» Task statement: Substitute "amount" for every "value" in the records below and write them out again with everything else unchanged. Leave the pictures out.

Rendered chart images
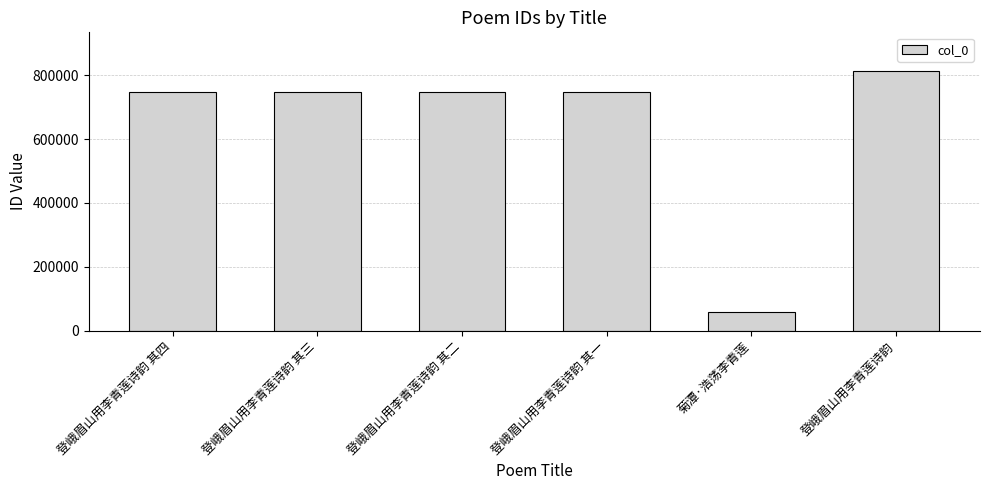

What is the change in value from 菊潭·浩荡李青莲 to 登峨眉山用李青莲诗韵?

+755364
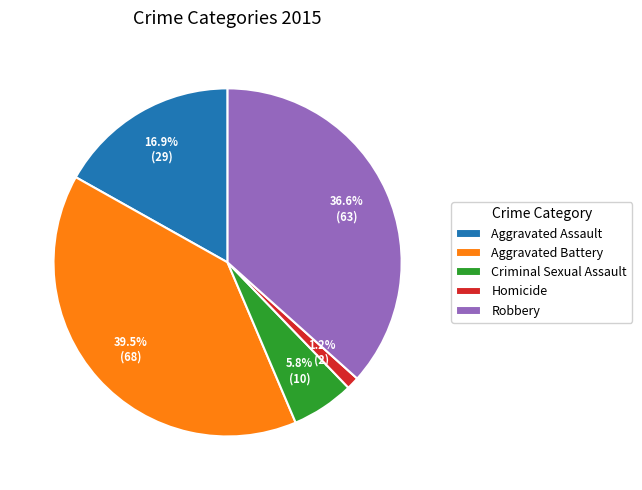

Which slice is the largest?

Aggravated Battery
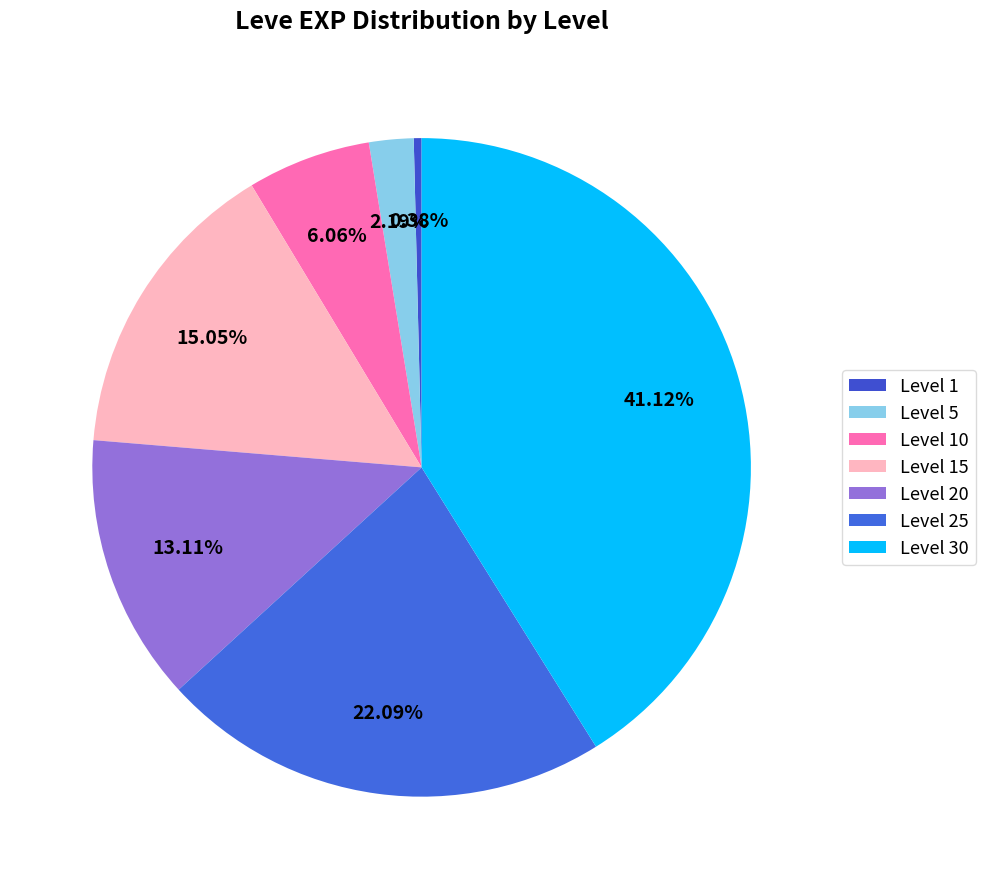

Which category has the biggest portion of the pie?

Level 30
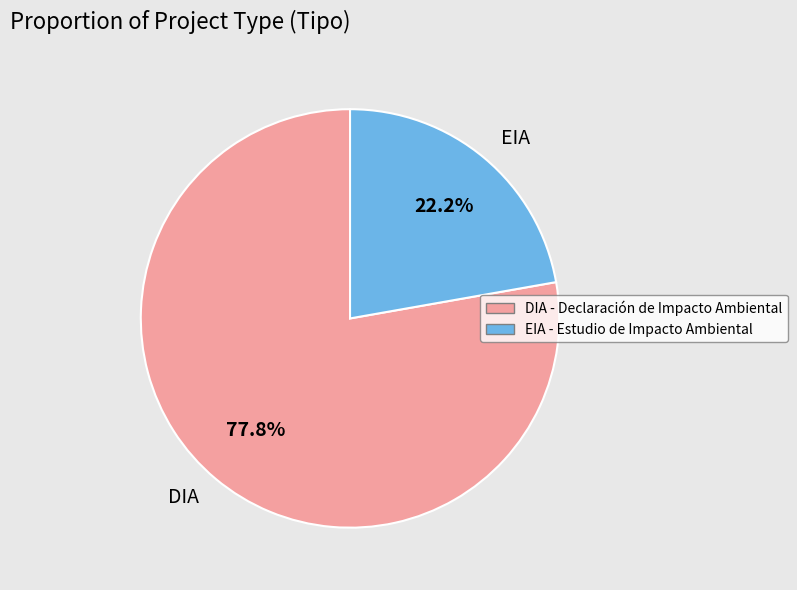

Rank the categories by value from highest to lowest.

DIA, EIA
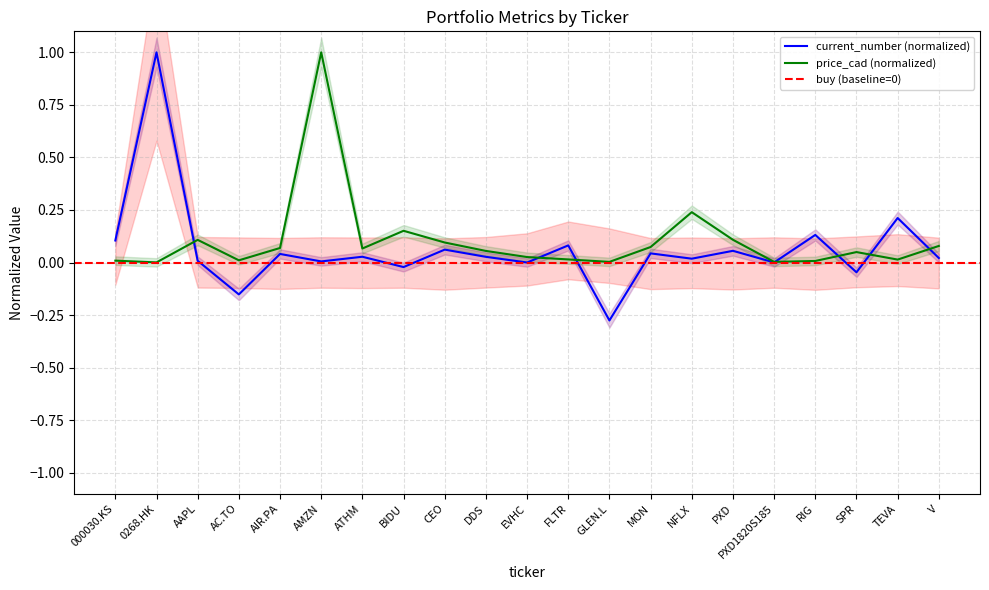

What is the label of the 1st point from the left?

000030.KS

» Answer section:
What is the change in amount from 菊潭·浩荡李青莲 to 登峨眉山用李青莲诗韵?

+755364

Which slice is the largest?

Aggravated Battery

Which category has the biggest portion of the pie?

Level 30

Rank the categories by amount from highest to lowest.

DIA, EIA

What is the label of the 1st point from the left?

000030.KS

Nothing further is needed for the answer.